I know what you are all thinking, this recipe is going to take a while and you rather do something that is quick and easy. Didn’t they say though that food is the way to the heart? So, why not take the time to bake this delicious treat from the heart to show your special someone just how much they mean to you! Here’s the recipe:
Prep Time: 15mins Freezing Time: 30mins Makes: 8 servings
- 3 cups all-purpose flour
- 2 teaspoons baking powder
- 1 cup Leaner Creamer Coconut Sugar
- 1 cup coconut oil
- 1 large egg
- 1 teaspoon vanilla extract
- ½ teaspoon almond extract
- 2 teaspoons Leaner Creamer Peppermint Mocha
- pink and red gel food coloring
- valentine’s day nonpareil sprinkles
1 In a bowl, combine the flour and baking powder.
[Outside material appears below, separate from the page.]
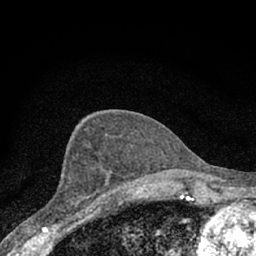
Breast MRI (dynamic contrast-enhanced), one axial slice; position 32 of 66 along the scan axis; cropped to one breast; dynamic contrast-enhanced series, time point 2 of 7 at this slice position (early post-contrast); 1.5 T; TE 3.1 ms, TR 6.4 ms; 2.4 mm slice thickness; 256 × 256 image matrix. Female patient.
Structures marked on this image (semi-automatic segmentation, software-assisted and operator-edited):
- enhancing-tissue mask used for the functional tumour volume (all voxels passing the contrast-enhancement thresholds inside the analysis volume; usually the tumour): box from (x=43, y=154) to (x=111, y=228) px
Set aside.
2 Place sugar and oil in a mixing bowl and using an electric mixer beat until creamy. Add in the egg, vanilla extract, almond extract, and LC Peppermint Mocha; beat.
3 Spoon the flour mixture into the wet ingredients and mix gently until incorporated and dough forms with a spatula.
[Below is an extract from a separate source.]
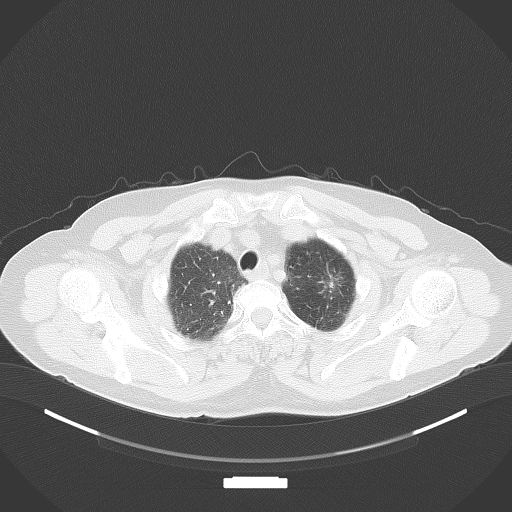
Chest CT, one axial slice; position 74 of 116 along the scan axis; reconstruction kernel B70f; 120 kVp; lung window (W 1500 / L -600 HU); 3 mm slice thickness; 512 × 512 image matrix. Patient: female, 64 years. Case-level facts recorded for this patient, not image findings: clinical TNM (as recorded): T1c N0 M0; histopathological grade: G1.
Outlined on this slice (bounding box drawn by a radiologist):
- lung tumour (recorded histology: adenocarcinoma): bounding box [x1, y1, x2, y2] px = [326, 274, 337, 297]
4 Pull out ⅓ of the dough, divide into 2 - dye one section red and the other pink. Knead the dough until the color is incorporated, then roll the colored dough to about ½ inch thick.
5 Use a lightly floured 1” cookie cutter to cut out your shapes and then re-roll the scraps to make as many hearts as you can. Line up the hearts on a piece of plastic wrap, then wrap them in plastic and stick them in the fridge for 30 minutes.
6 Begin to roll the outside dough into long narrow ropes, 10 minutes before the hearts come out of the fridge. The ropes need to be long enough to cover all of the center cut-outs length-wise.
7 Place the ropes around the hearts and gently press until the hearts are completely covered.
8 Place some nonpareil sprinkles in a baking dish, and gently roll the cookie dough in the sprinkles, covering all of the sides. Wrap the cookie dough in plastic wrap and refrigerate for at least 2 hours or overnight.
9 After the dough has been refrigerated, slice it into about ½” thick cookies. Place them on a baking sheet, at least 1” apart, and bake at 350°F for 8-10 minutes.
10 Allow the cookies to cool for 3-5 minutes then transfer them to a cooling rack to cool completely. Store in an airtight container.